J'ai demandé à quelques-uns de ces élèves s'ils avaient conscience d'avoir fait des lignes trop grandes, et pourquoi, quand ils s'étaient aperçus de leur erreur, ils y avaient persisté. Chacun a dû donner son motif par écrit; en général, le motif invoqué est que l'élève a voulu conserver une relation entre les différentes lignes; ayant fait trop grandes les premières lignes, il a voulu faire trop grandes les autres. Voici quelques réponses écrites:

Régna:—«Jusqu'à la 10e ligne inclusivement, j'avais l'idée d'une augmentation continue, et quoique les dernières lignes m'eussent paru plus courtes, je n'avais pas osé rétrograder; mais la vue de la ligne rouge m'ayant fixé, je me suis autant que possible corrigé dans les suivantes».

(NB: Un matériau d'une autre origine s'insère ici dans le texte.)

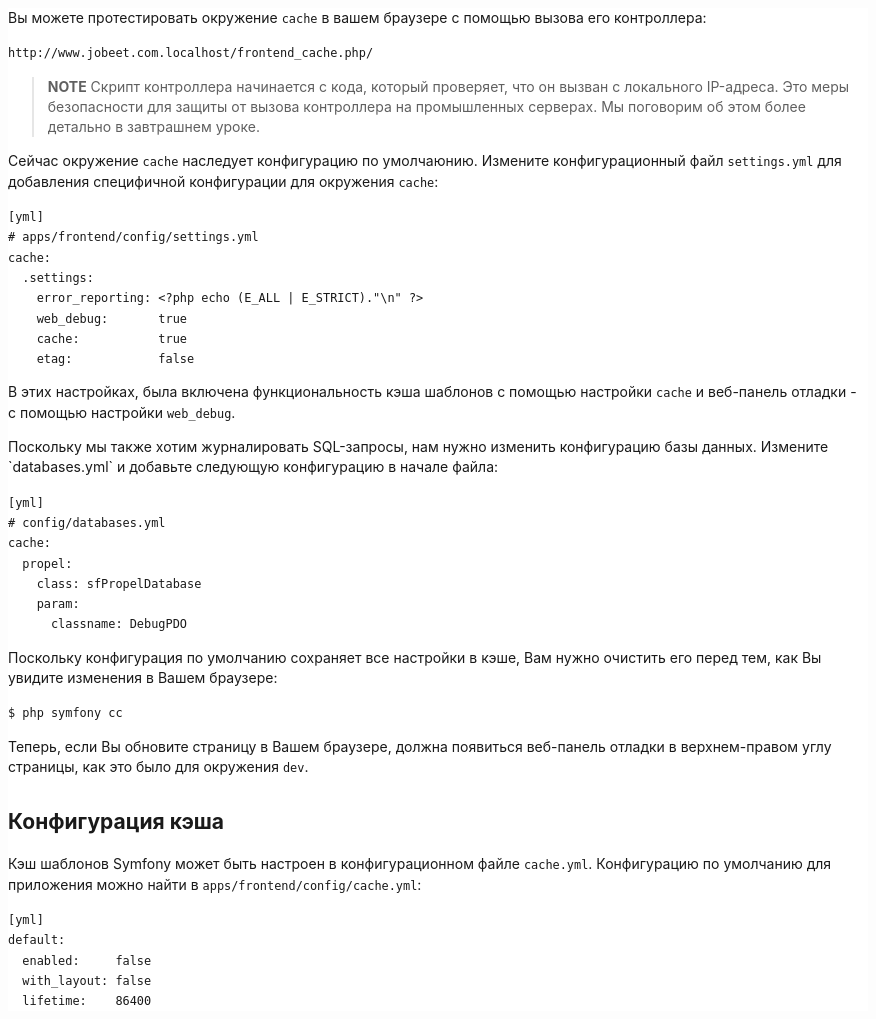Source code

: Вы можете протестировать окружение `cache` в вашем браузере с помощью вызова его контроллера:

    http://www.jobeet.com.localhost/frontend_cache.php/

>**NOTE**
>Скрипт контроллера начинается с кода, который проверяет, что он вызван с локального
>IP-адреса. Это меры безопасности для защиты от вызова контроллера на промышленных серверах.
>Мы поговорим об этом более детально в завтрашнем уроке.

Сейчас окружение `cache` наследует конфигурацию по умолчаюнию. Измените
конфигурационный файл `settings.yml` для добавления специфичной конфигурации для окружения `cache`:

    [yml]
    # apps/frontend/config/settings.yml
    cache:
      .settings:
        error_reporting: <?php echo (E_ALL | E_STRICT)."\n" ?>
        web_debug:       true
        cache:           true
        etag:            false

В этих настройках, была включена функциональность кэша шаблонов с помощью
настройки `cache` и веб-панель отладки - с помощью настройки `web_debug`.

<propel>
Поскольку мы также хотим журналировать SQL-запросы, нам нужно изменить конфигурацию
базы данных. Измените `databases.yml` и добавьте следующую конфигурацию в начале файла:

    [yml]
    # config/databases.yml
    cache:
      propel:
        class: sfPropelDatabase
        param:
          classname: DebugPDO
</propel>

Поскольку конфигурация по умолчанию сохраняет все настройки в кэше, Вам нужно очистить его
перед тем, как Вы увидите изменения в Вашем браузере:

    $ php symfony cc

Теперь, если Вы обновите страницу в Вашем браузере, должна появиться веб-панель отладки в
верхнем-правом углу страницы, как это было для окружения `dev`.

Конфигурация кэша
-------------------

Кэш шаблонов Symfony может быть настроен в конфигурационном файле `cache.yml`.
Конфигурацию по умолчанию для приложения можно найти в `apps/frontend/config/cache.yml`:

    [yml]
    default:
      enabled:     false
      with_layout: false
      lifetime:    86400
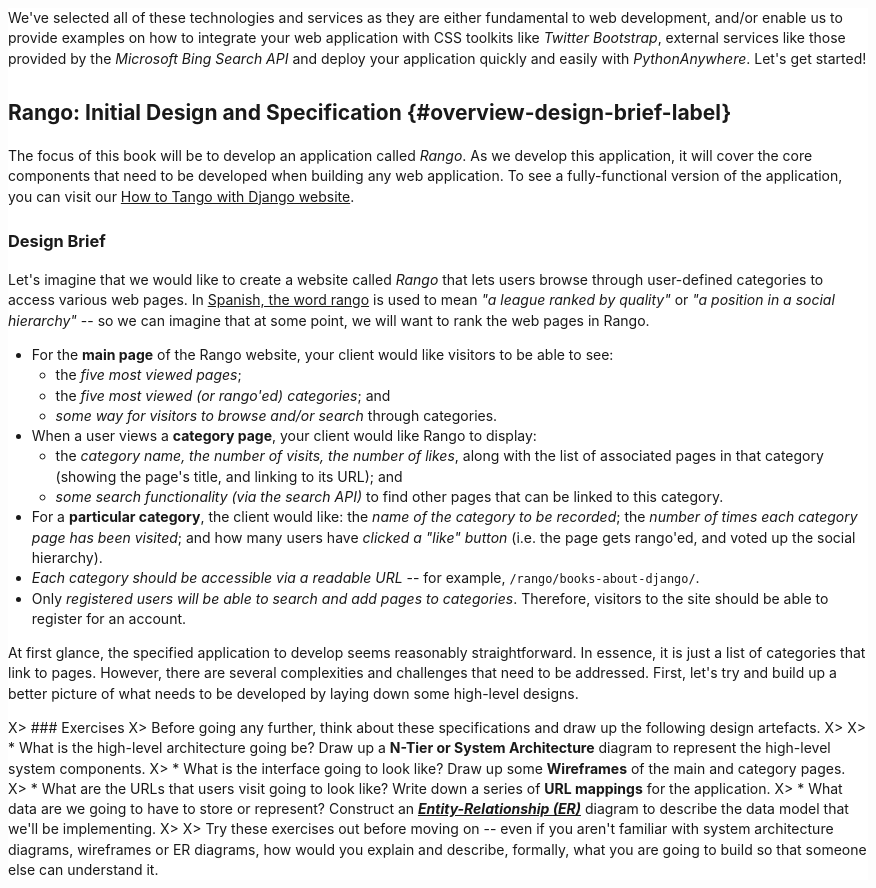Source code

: We've selected all of these technologies and services as they are either fundamental to web development, and/or enable us to provide examples on how to integrate your web application with CSS toolkits like *Twitter Bootstrap*, external services like those provided by the *Microsoft Bing Search API* and deploy your application quickly and easily with *PythonAnywhere*. Let's get started!

## Rango: Initial Design and Specification {#overview-design-brief-label}
The focus of this book will be to develop an application called *Rango*. As we develop this application, it will cover the core components that need to be developed when building any web application. To see a fully-functional version of the application, you can visit our [How to Tango with Django website](http://www.tangowithdjango.com/).

### Design Brief
Let's imagine that we would like to create a website called *Rango* that lets users browse through user-defined categories to access various web pages. In [Spanish, the word rango](https://www.vocabulary.com/dictionary/es/rango) is used to mean *"a league ranked by quality"* or *"a position in a social hierarchy"* -- so we can imagine that at some point, we will want to rank the web pages in Rango.

* For the **main page** of the Rango website, your client would like visitors to be able to see:
	* the *five most viewed pages*;
	* the *five most viewed (or rango'ed) categories*; and
	* *some way for visitors to browse and/or search* through categories.
* When a user views a **category page**, your client would like Rango to display:
	* the *category name, the number of visits, the number of likes*, along with the list of associated pages in that category (showing the page's title, and linking to its URL); and
	* *some search functionality (via the search API)* to find other pages that can be linked to this category.
* For a **particular category**, the client would like: the *name of the category to be recorded*; the *number of times each category page has been visited*; and how many users have *clicked a "like" button* (i.e. the page gets rango'ed, and voted up the social hierarchy).
* *Each category should be accessible via a readable URL* -- for example, `/rango/books-about-django/`.
* Only *registered users will be able to search and add pages to categories*. Therefore, visitors to the site should be able to register for an account.

At first glance, the specified application to develop seems reasonably straightforward. In essence, it is just a list of categories that link to pages. However, there are several complexities and challenges that need to be addressed. First, let's try and build up a better picture of what needs to be developed by laying down some high-level designs.

X> ### Exercises
X> Before going any further, think about these specifications and draw up the following design artefacts. 
X>
X> * What is the high-level architecture going be? Draw up a **N-Tier or System Architecture** diagram to represent the high-level system components.
X> * What is the interface going to look like? Draw up some **Wireframes** of the main and category pages.
X> * What are the URLs that users visit going to look like? Write down a series of **URL mappings** for the application.
X> * What data are we going to have to store or represent? Construct an [***Entity-Relationship (ER)***](https://en.wikipedia.org/wiki/Entity–relationship_model) diagram to describe the data model that we'll be implementing.
X>
X> Try these exercises out before moving on -- even if you aren't familiar with system architecture diagrams, wireframes or ER diagrams, how would you explain and describe, formally, what you are going to build so that someone else can understand it.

Notons l'expression: je n'ai pas osé, qui exprime un état émotionnel vague et bien difficile à justifier.

Jac.:—«Lorsque je me suis aperçu que je faisais les lignes trop longues, j'ai continué à les faire aussi longues pour pouvoir établir un même rapport entre toutes ces lignes et pouvoir les comparer à la suite.»

«Ayant fait les premières lignes trop grandes, me basant sur ces premières lignes, j'ai fait toutes les autres trop grandes.»

Pi...:—«Je les ai fait trop longues parce que j'ai marqué de simples points au lieu de tracer la ligne.»

«Je me suis aperçu que je les faisais trop longues au cours de l'expérience, mais ne me suis pas corrigé, les comparant les unes aux autres.»

Ces quelques réponses montrent la difficulté que même des jeunes gens éprouvent à se rendre un compte exact de l'expérience; comme les enfants plus jeunes, ils donnent des motifs artificiels pour expliquer comment ils ont pu persister dans une erreur, après s'en être aperçus.

Je reviendrai sur l'interprétation générale de cette expérience de suggestion sur les lignes, quand j'aurai exposé les résultats d'une recherche un peu différente, que je décris au chapitre suivant.